THE INPUT:

-----

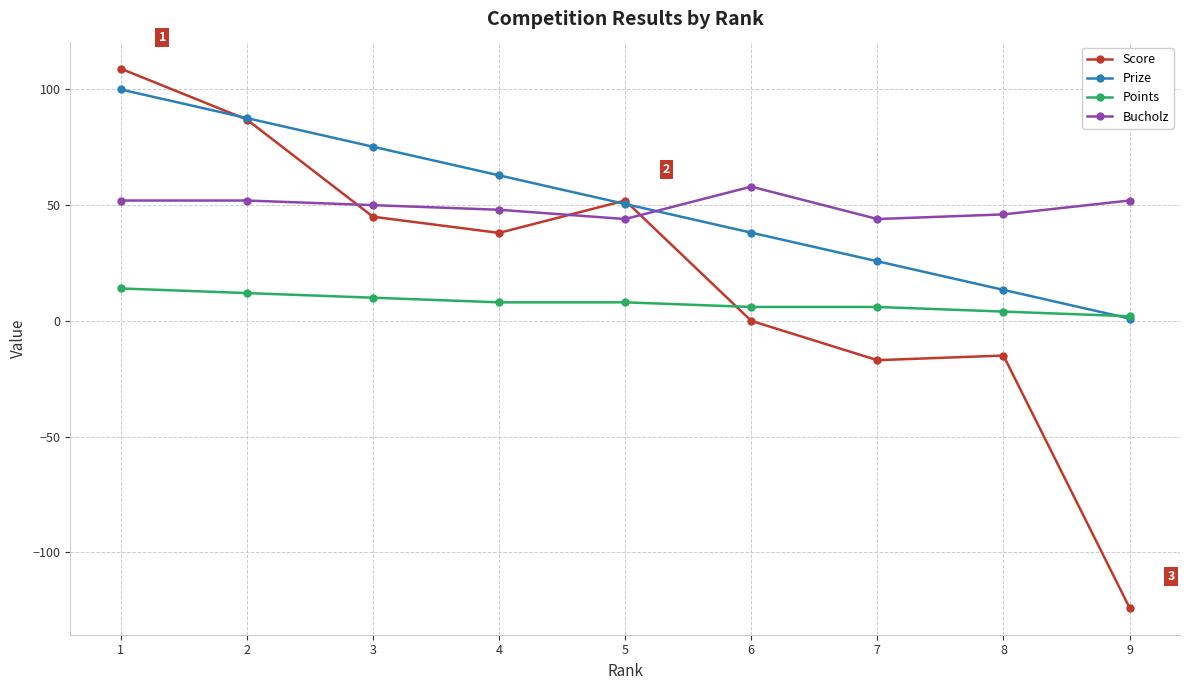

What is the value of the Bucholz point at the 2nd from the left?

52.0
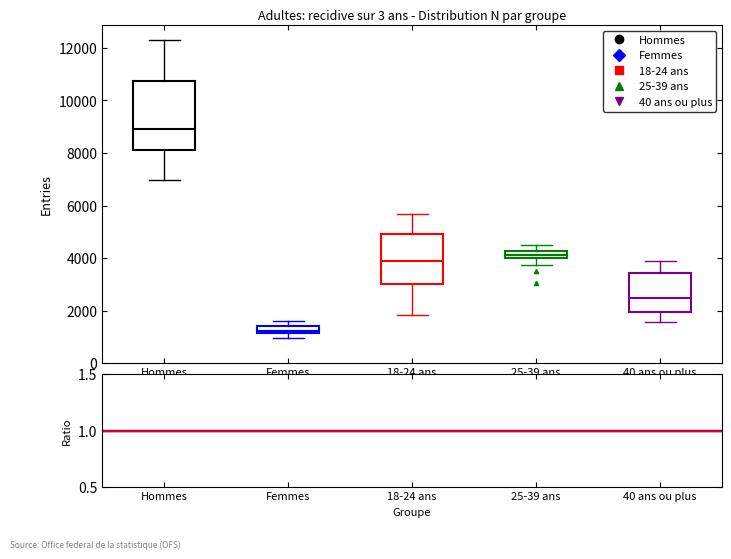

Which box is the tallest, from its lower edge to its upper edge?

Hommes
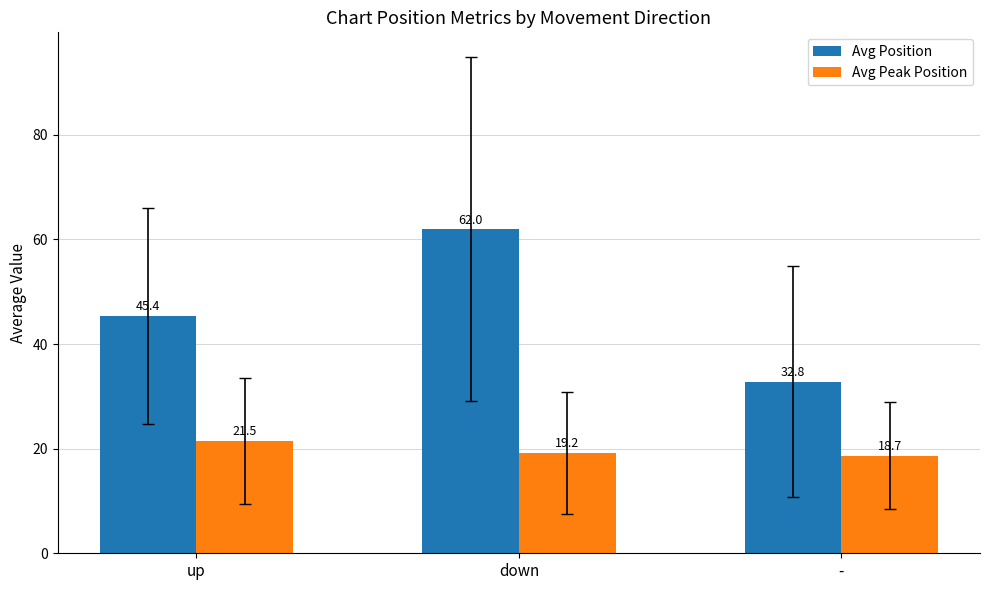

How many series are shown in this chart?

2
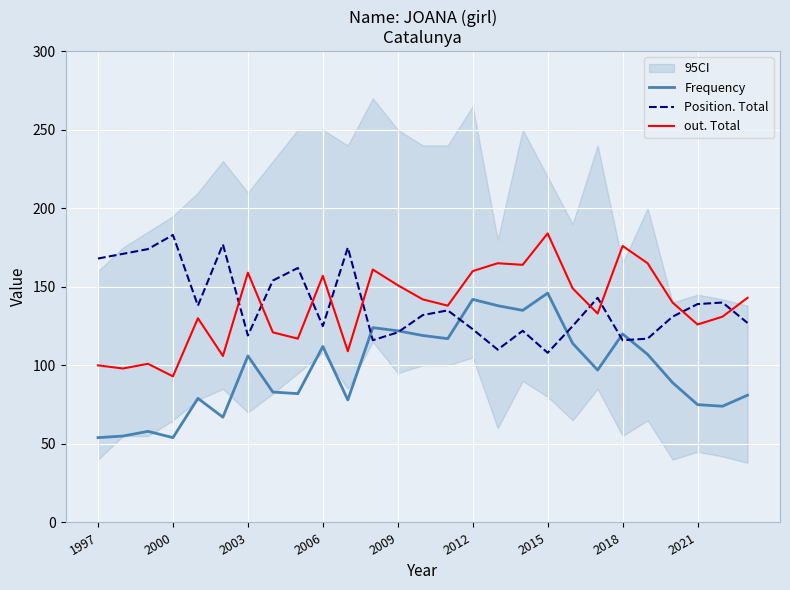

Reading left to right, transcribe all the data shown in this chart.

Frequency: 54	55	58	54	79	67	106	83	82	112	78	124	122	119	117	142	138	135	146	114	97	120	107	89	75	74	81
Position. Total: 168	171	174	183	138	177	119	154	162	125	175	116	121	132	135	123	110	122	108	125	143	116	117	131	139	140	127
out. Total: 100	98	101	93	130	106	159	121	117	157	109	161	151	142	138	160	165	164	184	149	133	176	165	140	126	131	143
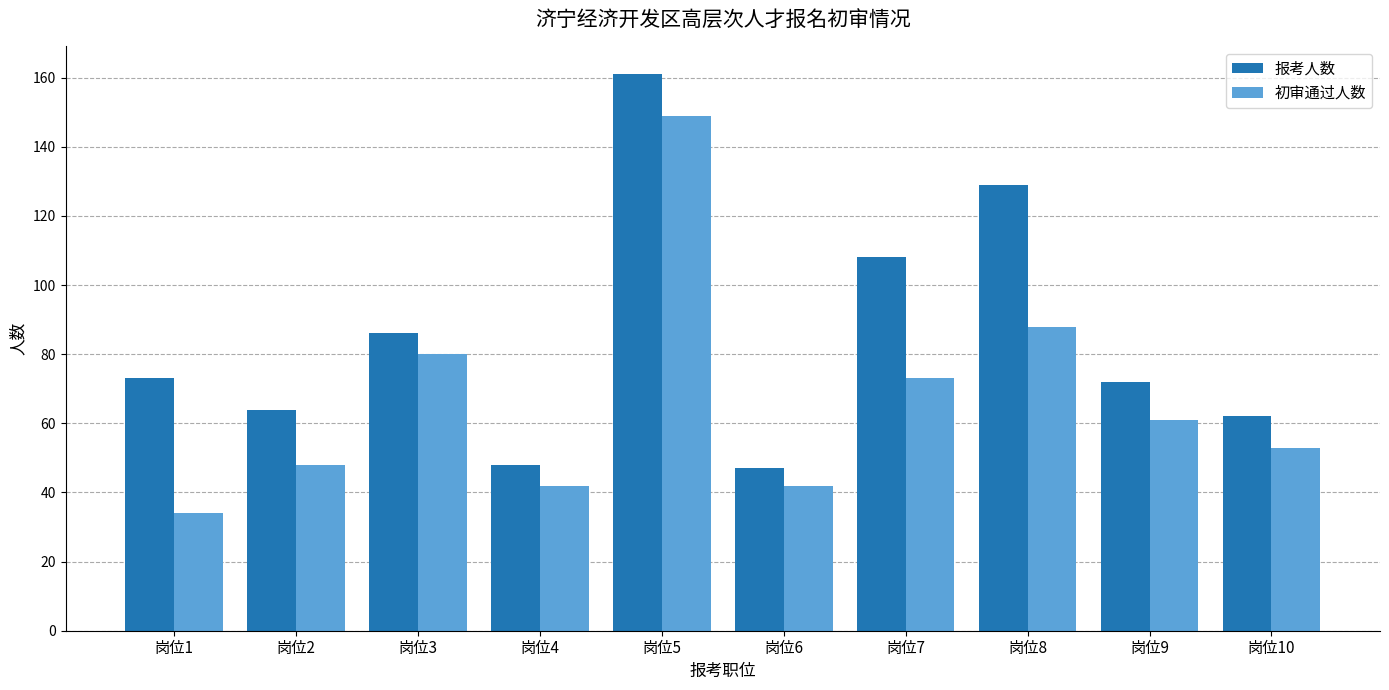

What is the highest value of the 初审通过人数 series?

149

-----

ACTIVITY: Reproduce the lines above word for word, omitting the pictures.

FINISHED EXERCISE:
What is the value of the Bucholz point at the 2nd from the left?

52.0

Which box is the tallest, from its lower edge to its upper edge?

Hommes

How many series are shown in this chart?

2

Reading left to right, transcribe all the data shown in this chart.

Frequency: 54	55	58	54	79	67	106	83	82	112	78	124	122	119	117	142	138	135	146	114	97	120	107	89	75	74	81
Position. Total: 168	171	174	183	138	177	119	154	162	125	175	116	121	132	135	123	110	122	108	125	143	116	117	131	139	140	127
out. Total: 100	98	101	93	130	106	159	121	117	157	109	161	151	142	138	160	165	164	184	149	133	176	165	140	126	131	143

What is the highest value of the 初审通过人数 series?

149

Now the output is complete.